Comment, dans ce contexte, opérer une recomposition qui redresse la gauche ? Il nous faut, d'abord, écouter et entendre ce qui vient d'être dit lors du référendum, confirmant en l'amplifiant le message des régionales. Les Français veulent inscrire leur destin dans l'Europe, mais ils veulent une Europe plus sociale et plus démocratique. Ils souhaitent ardemment des politiques économiques qui prennent résolument le parti de la croissance et de l'emploi. N'y a-t-il pas, aux États-Unis aussi, dans l'audience de Bill Clinton, la recherche de ce retour de l'Etat ?

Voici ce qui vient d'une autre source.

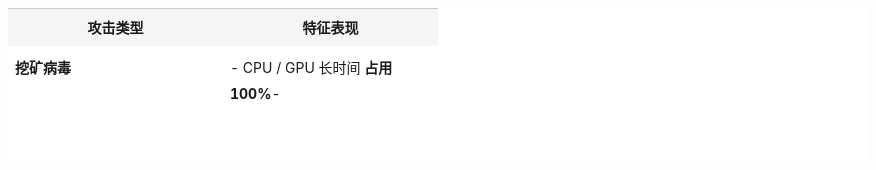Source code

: <table><thead style="border-width: 0px;border-style: initial;border-color: initial;font-style: inherit;font-variant: inherit;font-weight: inherit;font-stretch: inherit;font-size: inherit;line-height: 30px;font-optical-sizing: inherit;font-size-adjust: inherit;font-kerning: inherit;font-feature-settings: inherit;font-variation-settings: inherit;vertical-align: baseline;outline: none;display: table;width: 50%;table-layout: fixed;background: rgb(245, 245, 245);max-width: 50% !important;"><tr style="border-width: 0px;border-style: initial;border-color: initial;font-style: inherit;font-variant: inherit;font-weight: inherit;font-stretch: inherit;font-size: inherit;line-height: inherit;font-optical-sizing: inherit;font-size-adjust: inherit;font-kerning: inherit;font-feature-settings: inherit;font-variation-settings: inherit;vertical-align: baseline;outline: none;height: 30px;"><th style="border-top-color: rgb(204, 204, 204);border-right-color: rgb(204, 204, 204);border-bottom: none;border-left-color: rgb(204, 204, 204);font-style: inherit;font-variant: inherit;font-stretch: inherit;font-size: inherit;line-height: inherit;font-optical-sizing: inherit;font-size-adjust: inherit;font-kerning: inherit;font-feature-settings: inherit;font-variation-settings: inherit;vertical-align: baseline;outline: none;text-align: center;background-color: rgb(245, 245, 245);height: 30px;width: 50%;max-width: 50% !important;"><strong style="border-width: 0px;border-style: initial;border-color: initial;font-variant: inherit;font-stretch: inherit;font-size: inherit;line-height: inherit;font-optical-sizing: inherit;font-size-adjust: inherit;font-kerning: inherit;font-feature-settings: inherit;font-variation-settings: inherit;vertical-align: baseline;outline: none;">攻击类型</strong></th><th style="border-top-color: rgb(204, 204, 204);border-right-color: rgb(204, 204, 204);border-bottom: none;border-left-color: rgb(204, 204, 204);font-style: inherit;font-variant: inherit;font-stretch: inherit;font-size: inherit;line-height: inherit;font-optical-sizing: inherit;font-size-adjust: inherit;font-kerning: inherit;font-feature-settings: inherit;font-variation-settings: inherit;vertical-align: baseline;outline: none;text-align: center;background-color: rgb(245, 245, 245);height: 30px;width: 50%;max-width: 50% !important;"><strong style="border-width: 0px;border-style: initial;border-color: initial;font-variant: inherit;font-stretch: inherit;font-size: inherit;line-height: inherit;font-optical-sizing: inherit;font-size-adjust: inherit;font-kerning: inherit;font-feature-settings: inherit;font-variation-settings: inherit;vertical-align: baseline;outline: none;">特征表现</strong></th></tr></thead><tbody style="border-width: 0px;border-style: initial;border-color: initial;font-style: inherit;font-variant: inherit;font-weight: inherit;font-stretch: inherit;font-size: inherit;line-height: 26px;font-optical-sizing: inherit;font-size-adjust: inherit;font-kerning: inherit;font-feature-settings: inherit;font-variation-settings: inherit;vertical-align: baseline;outline: none;display: table;width: 50%;table-layout: fixed;max-width: 50% !important;"><tr style="border-width: 0px;border-style: initial;border-color: initial;font-style: inherit;font-variant: inherit;font-weight: inherit;font-stretch: inherit;font-size: inherit;line-height: inherit;font-optical-sizing: inherit;font-size-adjust: inherit;font-kerning: inherit;font-feature-settings: inherit;font-variation-settings: inherit;vertical-align: baseline;outline: none;height: 80px;"><td style="border-color: rgb(204, 204, 204);font-style: inherit;font-variant: inherit;font-weight: inherit;font-stretch: inherit;font-size: inherit;line-height: inherit;font-optical-sizing: inherit;font-size-adjust: inherit;font-kerning: inherit;font-feature-settings: inherit;font-variation-settings: inherit;vertical-align: baseline;outline: none;text-align: left;word-break: break-word;white-space: pre-wrap;" height="80"><strong style="border-width: 0px;border-style: initial;border-color: initial;font-variant: inherit;font-stretch: inherit;font-size: inherit;line-height: inherit;font-optical-sizing: inherit;font-size-adjust: inherit;font-kerning: inherit;font-feature-settings: inherit;font-variation-settings: inherit;vertical-align: baseline;outline: none;">挖矿病毒</strong></td><td style="border-color: rgb(204, 204, 204);font-style: inherit;font-variant: inherit;font-weight: inherit;font-stretch: inherit;font-size: inherit;line-height: inherit;font-optical-sizing: inherit;font-size-adjust: inherit;font-kerning: inherit;font-feature-settings: inherit;font-variation-settings: inherit;vertical-align: baseline;outline: none;text-align: left;word-break: break-word;white-space: pre-wrap;" height="80">- CPU / GPU 长时间 <strong style="border-width: 0px;border-style: initial;border-color: initial;font-variant: inherit;font-stretch: inherit;font-size: inherit;line-height: inherit;font-optical-sizing: inherit;font-size-adjust: inherit;font-kerning: inherit;font-feature-settings: inherit;font-variation-settings: inherit;vertical-align: baseline;outline: none;">占用 100%</strong>-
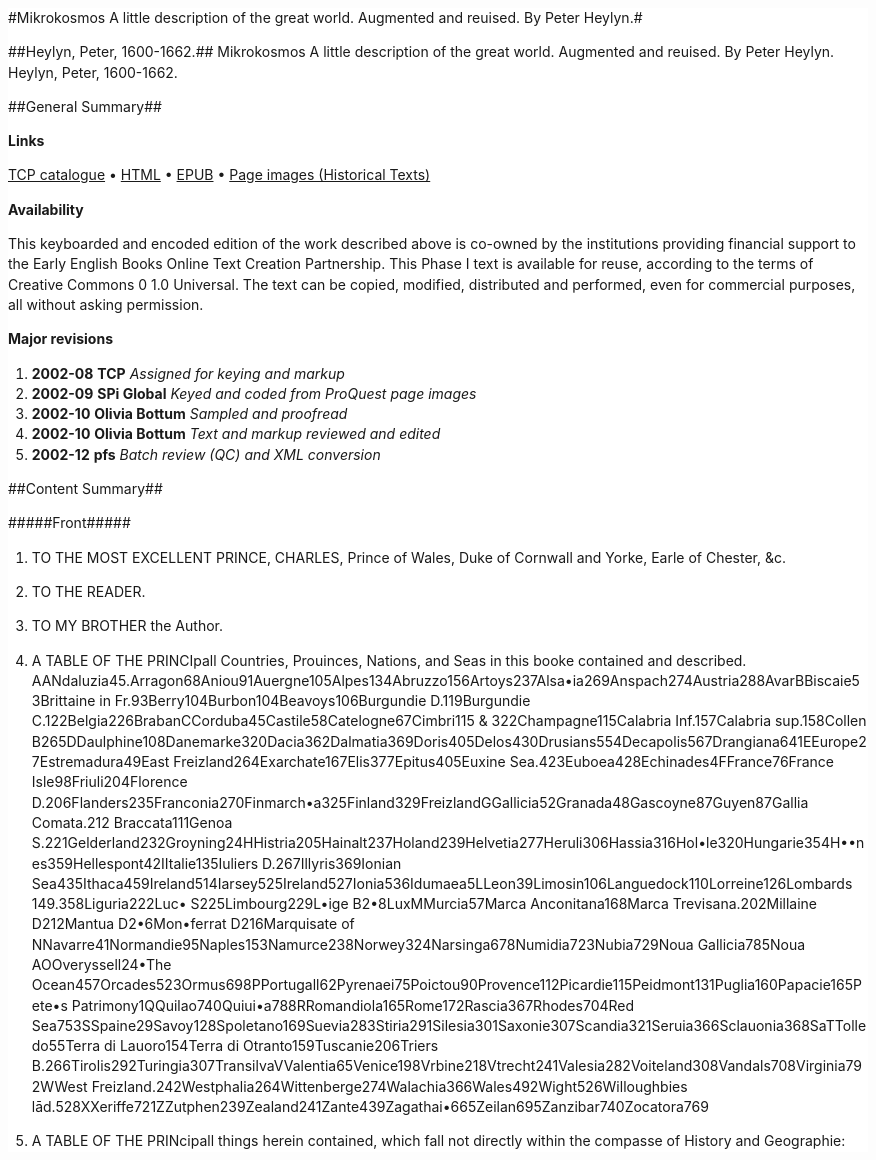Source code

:#Mikrokosmos A little description of the great world. Augmented and reuised. By Peter Heylyn.#

##Heylyn, Peter, 1600-1662.##
Mikrokosmos A little description of the great world. Augmented and reuised. By Peter Heylyn.
Heylyn, Peter, 1600-1662.

##General Summary##

**Links**

[TCP catalogue](http://www.ota.ox.ac.uk/tcp/)  • 
[HTML](http://tei.it.ox.ac.uk/tcp/Texts-HTML/free/A03/A03149.html)  • 
[EPUB](http://tei.it.ox.ac.uk/tcp/Texts-EPUB/free/A03/A03149.epub) • 
[Page images (Historical Texts)](https://data.historicaltexts.jisc.ac.uk/view?pubId=eebo-99839779e&pageId=eebo-99839779e-4230-1)

**Availability**

This keyboarded and encoded edition of the
	       work described above is co-owned by the institutions
	       providing financial support to the Early English Books
	       Online Text Creation Partnership. This Phase I text is
	       available for reuse, according to the terms of Creative
	       Commons 0 1.0 Universal. The text can be copied,
	       modified, distributed and performed, even for
	       commercial purposes, all without asking permission.

**Major revisions**

1. __2002-08__ __TCP__ *Assigned for keying and markup*
1. __2002-09__ __SPi Global__ *Keyed and coded from ProQuest page images*
1. __2002-10__ __Olivia Bottum__ *Sampled and proofread*
1. __2002-10__ __Olivia Bottum__ *Text and markup reviewed and edited*
1. __2002-12__ __pfs__ *Batch review (QC) and XML conversion*

##Content Summary##

#####Front#####

1. TO THE MOST EXCELLENT PRINCE, CHARLES, Prince of Wales, Duke of Cornwall and Yorke, Earle of Chester, &c.

1. TO THE READER.

1. TO MY BROTHER the Author.

1. A TABLE OF THE PRINCIpall Countries, Prouinces, Nations, and Seas in this booke contained and described.
AANdaluzia45.Arragon68Aniou91Auergne105Alpes134Abruzzo156Artoys237Alsa•ia269Anspach274Austria288AvarBBiscaie53Brittaine in Fr.93Berry104Burbon104Beavoys106Burgundie D.119Burgundie C.122Belgia226BrabanCCorduba45Castile58Catelogne67Cimbri115 & 322Champagne115Calabria Inf.157Calabria sup.158Collen B265DDaulphine108Danemarke320Dacia362Dalmatia369Doris405Delos430Drusians554Decapolis567Drangiana641EEurope27Estremadura49East Freizland264Exarchate167Elis377Epitus405Euxine Sea.423Euboea428Echinades4FFrance76France Isle98Friuli204Florence D.206Flanders235Franconia270Finmarch•a325Finland329FreizlandGGallicia52Granada48Gascoyne87Guyen87Gallia Comata.212
Braccata111Genoa S.221Gelderland232Groyning24HHistria205Hainalt237Holand239Helvetia277Heruli306Hassia316Hol•le320Hungarie354H••nes359Hellespont42IItalie135Iuliers D.267Illyris369Ionian Sea435Ithaca459Ireland514Iarsey525Ireland527Ionia536Idumaea5LLeon39Limosin106Languedock110Lorreine126Lombards 149.358Liguria222Luc• S225Limbourg229L•ige B2•8LuxMMurcia57Marca Anconitana168Marca Trevisana.202Millaine D212Mantua D2•6Mon•ferrat D216Marquisate of NNavarre41Normandie95Naples153Namurce238Norwey324Narsinga678Numidia723Nubia729Noua Gallicia785Noua AOOveryssell24•The Ocean457Orcades523Ormus698PPortugall62Pyrenaei75Poictou90Provence112Picardie115Peidmont131Puglia160Papacie165Pete•s Patrimony1QQuilao740Quiui•a788RRomandiola165Rome172Rascia367Rhodes704Red Sea753SSpaine29Savoy128Spoletano169Suevia283Stiria291Silesia301Saxonie307Scandia321Seruia366Sclauonia368SaTTolledo55Terra di Lauoro154Terra di Otranto159Tuscanie206Triers B.266Tirolis292Turingia307TransilvaVValentia65Venice198Vrbine218Vtrecht241Valesia282Voiteland308Vandals708Virginia792WWest Freizland.242Westphalia264Wittenberge274Walachia366Wales492Wight526Willoughbies lād.528XXeriffe721ZZutphen239Zealand241Zante439Zagathai•665Zeilan695Zanzibar740Zocatora769
1. A TABLE OF THE PRINcipall things herein contained, which fall not directly within the compasse of History and Geographie:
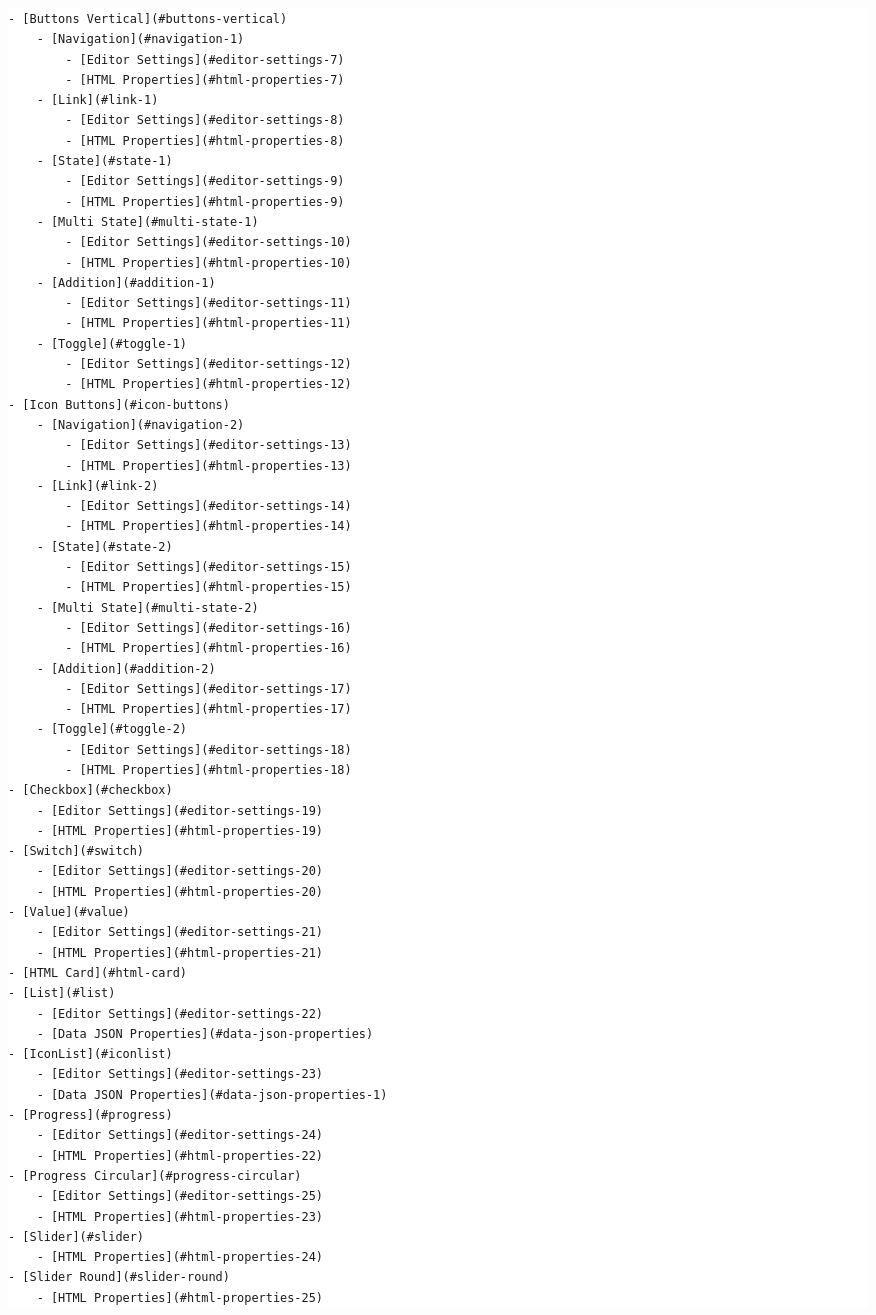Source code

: 	- [Buttons Vertical](#buttons-vertical)
		- [Navigation](#navigation-1)
			- [Editor Settings](#editor-settings-7)
			- [HTML Properties](#html-properties-7)
		- [Link](#link-1)
			- [Editor Settings](#editor-settings-8)
			- [HTML Properties](#html-properties-8)
		- [State](#state-1)
			- [Editor Settings](#editor-settings-9)
			- [HTML Properties](#html-properties-9)
		- [Multi State](#multi-state-1)
			- [Editor Settings](#editor-settings-10)
			- [HTML Properties](#html-properties-10)
		- [Addition](#addition-1)
			- [Editor Settings](#editor-settings-11)
			- [HTML Properties](#html-properties-11)
		- [Toggle](#toggle-1)
			- [Editor Settings](#editor-settings-12)
			- [HTML Properties](#html-properties-12)
	- [Icon Buttons](#icon-buttons)
		- [Navigation](#navigation-2)
			- [Editor Settings](#editor-settings-13)
			- [HTML Properties](#html-properties-13)
		- [Link](#link-2)
			- [Editor Settings](#editor-settings-14)
			- [HTML Properties](#html-properties-14)
		- [State](#state-2)
			- [Editor Settings](#editor-settings-15)
			- [HTML Properties](#html-properties-15)
		- [Multi State](#multi-state-2)
			- [Editor Settings](#editor-settings-16)
			- [HTML Properties](#html-properties-16)
		- [Addition](#addition-2)
			- [Editor Settings](#editor-settings-17)
			- [HTML Properties](#html-properties-17)
		- [Toggle](#toggle-2)
			- [Editor Settings](#editor-settings-18)
			- [HTML Properties](#html-properties-18)
	- [Checkbox](#checkbox)
		- [Editor Settings](#editor-settings-19)
		- [HTML Properties](#html-properties-19)
	- [Switch](#switch)
		- [Editor Settings](#editor-settings-20)
		- [HTML Properties](#html-properties-20)
	- [Value](#value)
		- [Editor Settings](#editor-settings-21)
		- [HTML Properties](#html-properties-21)
	- [HTML Card](#html-card)
	- [List](#list)
		- [Editor Settings](#editor-settings-22)
		- [Data JSON Properties](#data-json-properties)
	- [IconList](#iconlist)
		- [Editor Settings](#editor-settings-23)
		- [Data JSON Properties](#data-json-properties-1)
	- [Progress](#progress)
		- [Editor Settings](#editor-settings-24)
		- [HTML Properties](#html-properties-22)
	- [Progress Circular](#progress-circular)
		- [Editor Settings](#editor-settings-25)
		- [HTML Properties](#html-properties-23)
	- [Slider](#slider)
		- [HTML Properties](#html-properties-24)
	- [Slider Round](#slider-round)
		- [HTML Properties](#html-properties-25)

Mais nombre de Français attendent le réveil de la gauche et ne se reconnaissent plus complètement dans son expression institutionnelle. Ils exigent une société politique moins distante, plus à l'écoute de leurs attentes et de leurs besoins, capable de sacrifier ses ambitions au service des autres. Enfin, ils espèrent une affirmation claire de l'identité française et une manifestation forte de l'autorité de l'Etat dans l'Europe, face aux risques de dilution qui le menaceraient.

Une alliance démocratique

Ce que nous voulons, c'est que les forces politiques de progrès apprennent, par un travail sur elles-mêmes puis les unes avec les autres, à unir les convictions européennes, les valeurs et pratiques du socialisme et les exigences de l'écologie. En somme, c'est d'une nouvelle gauche qu'il est maintenant question. Ne nous trompons pas de message ni de calendrier. Les Français ne croient pas aujourd'hui à la constitution d'une improbable coalition du " oui " à l'occasion d'élections parlementaires hâtivement convoquées. Ils ne souhaitent pas davantage le triomphe de ceux qui ont combattu pour le " non ", à travers la victoire de la fraction radicale de l'opposition (Pasqua, Séguin, Villiers).

Quelle doit être, dans les mois et les années qui viennent, notre démarche ? Les législatives sont devant nous et, avec elles, la nécessité de bâtir nos alliances. Plus que des circonscriptions et des postes ministériels, nos partenaires attendent de nous un contrat politique, qui respecte la diversité des aspirations de la gauche. Il n'y a pas de voie royale dans la marche vers la recomposition. La négociation au sommet ne saurait prévaloir sur les liens qui se nouent au quotidien sur le terrain : laissons se développer les convergences locales et départementales, les synergies à l'oeuvre dans les conseils municipaux ou régionaux.

Cette démarche ne saurait se réduire à repeindre hâtivement le Parti socialiste aux couleurs du temps, tout en lui conservant sa volonté hégémonique d'hier. Elle ne peut pas, non plus, se contenter de l'espoir d'un retour à l' " âge d'or " d'Epinay. Elle implique un nouveau dessein collectif, l'émergence d'une alliance démocratique, capable de faire pièce au national-populisme et à tous ceux qui sont tentés d'y céder pour des raisons électorales. Alors pourra s'engager la dynamique d'une gauche européenne qui affirme, à côté de la préoccupation sociale et de la justice, le droit d'ingérence et l'écologie.